Je ne sais pas l'heure qu'il est. Dehors, c'est la brunante. À l'intérieur, c'est le blackout. Je peux encore me fier sur la batterie de mon portable pour une heure environ.
C'est l'Hydro qui a envoyé son armée pour réparer un poteau chancelant en face de la maison du voisin. Ils ont dû couper le courant. Et me voilà en panne. Et me voilà en crise.
Dehors c'est la brunante. À l'intérieur c'est le blackout. Et moi je n'ai rien à faire. Y'a pas à dire, je dépends. L'Hydro me tient par les couilles.
Ce n'est pas ma seule dépendance. J'en ai quelques unes dont je ne prends conscience qu'en cas de manque. Je déménageais, dernièrement. Et avec moi, les bureaux de la rédaction du Voir Saguenay/Alma. Et je me suis retrouvé sans Internet. Ouch. Pas facile.
C'est le genre d'outil dont on peut dans les faits aisément se priver. J'veux dire, je peux manger mes toasts le matin sans être branché sur le web, et je n'ai aucun symptôme physique grave lors du sevrage, ni crise d'hyperventilation, ni irruptions cutanées, ni démangeaisons désagréables. Mais tout de même. Mon fournisseur Internet me tient aussi par les couilles. Il semble bien qu'il ne m'en reste même plus une pour moi. C'est un peu ça, être dépossédé. Faudrait voir avec les descendants des victimes du grand Dérangement.
Le problème, c'est que lorsqu'on a accès à l'Internet, c'est tellement utile qu'on développe la manie de s'en servir pour tout. Pour écouter la radio, savoir la météo, connaître les films à l'affiche, lire le journal – on commence évidemment par le Voir, s'entend – faire ses transactions bancaires, se dégourdir le poignet ou prévoir ses vacances, réserver un avion, commander un livre, savoir comment isoler sa maison, comment planter de la vigne près de la cheminée. Bref, si généralement tous les moyens sont bons, dans ce cas, c'est plutôt tous les prétextes sont bons pour se servir du moyen.
Tout ça pour dire que, seul dans le blackout, je n'ai trouvé que mon portable pour me dégourdir l'esprit. Mais il semble bien que j'ai surestimé l'énergie qu'il pouvait avoir pour me tenir compagnie. Alors je retournerai à ma solitude, au sombre écho du vide, en attendant que revienne mon amoureuse, ma méthadone.
Tiens, la voilà.
Félicitations!
Il ya longtemps que je voulais vous écrire pour vous dire que j’aime votre style. C’est de l’air frais dans notre univers médiatique.
Vous savez mettre de la poésie dans tous les évènements de la vie dont la perte de l’électricité et par le fait même d’Internet…Bravo!
Il y a toutes sortes de dépendances. Certaines dont nous voudrions volontiers nous passer et d’autres que nous voudrions éternelles et qui nous tiennent le cour, mais sans nous mettre la corde au cou.

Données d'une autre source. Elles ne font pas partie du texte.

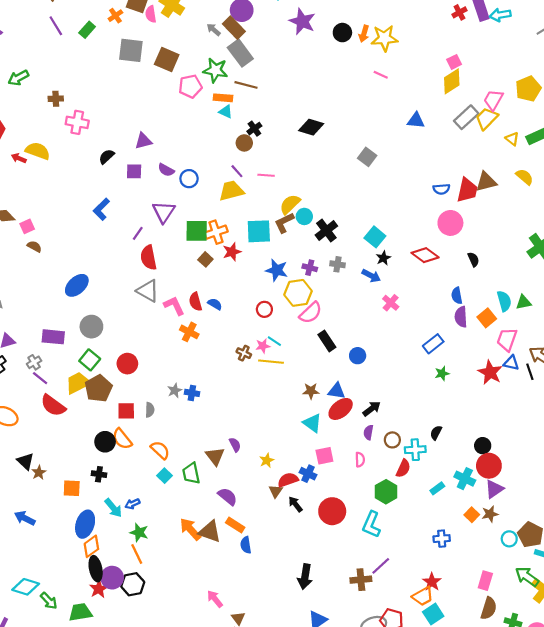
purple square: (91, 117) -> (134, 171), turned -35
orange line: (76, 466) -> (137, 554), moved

L’électricité dont je ne pourrais pas me passer, c’est celle qui m’illumine du dedans. Celle qui m’électrise au contact de l’autre. Celle d’une passion qui allume ma créativité qui s’assombrie certains jours, par la monotonie de la quotidienneté ou par l’absurdité de ce que je ne peux pas changer.

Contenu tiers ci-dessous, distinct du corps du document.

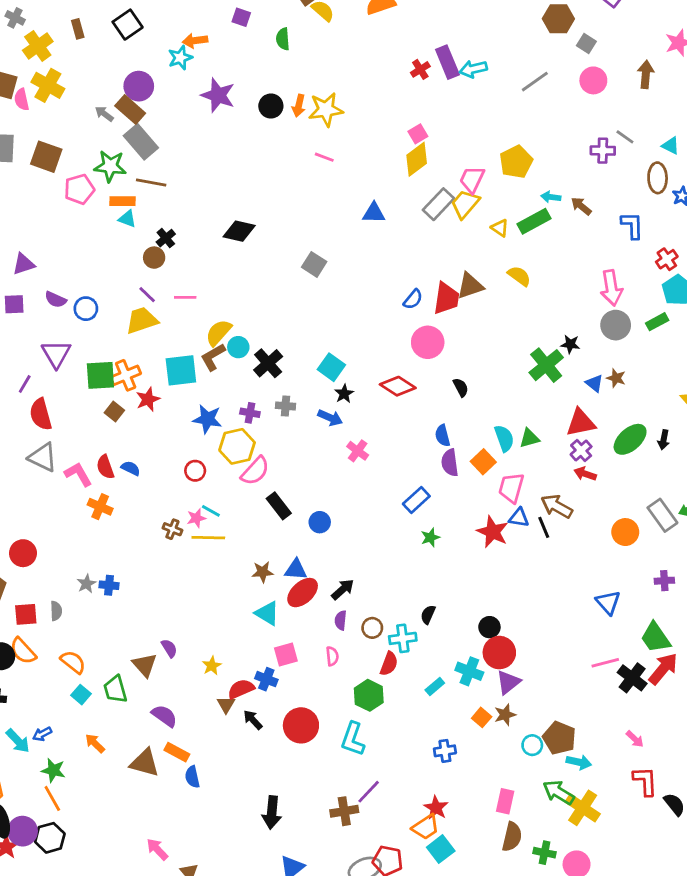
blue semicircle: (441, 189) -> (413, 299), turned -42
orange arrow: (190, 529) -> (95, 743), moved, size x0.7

Le « blackout » que je crains le plus, n’est pas tant celui qui sans « l’Hydro », risquerait de plonger ma maison dans le noir, mais c’est bien celui qui noircis les pensées et qui fait que l’on cherche parfois la lumière au bout du tunnel. Je veux bien consommer à outrance l’énergie qui voyage sur une ligne de transmission fait de regards lumineux et de touchers qui font frissonner sans avoir froid.
Quand tout flanche d’une réparation sur un poteau électrique chancelant, profitons de ce moment pour nous brancher au-delà de l’inforoute qui d’un coup de clique, nous donne le sentiment de liens. Faisons une cure de désintox des pixels qui organisent ce que nous voulons communiquer, mais qui n’est pourtant pas mathématique. Sevrons-nous de la souris qui clique les liens cybernétiques sur un clavier sans vie et devant un écran fait d’une page blanche de lumière artificielle. Quand ça flanche, il y a encore possibilité qu’une main fasse corps avec un crayon qui danse sur un papier vierge, à la lumière d’une chandelle, s’il le faut.
Qu’est-ce qu’il y a de pire qu’une panne de désir, panne d’inspiration, panne d’énergie physique ou psychologique ?
Je suis une romantique finie et même si la techno me donne le sentiment de ne pas être isolée du monde, quand derrière portes et volets clos, je vais à la rencontre de mon complice des 20 dernières années, alors l’hydro peut bien prendre son temps pour réparer la panne.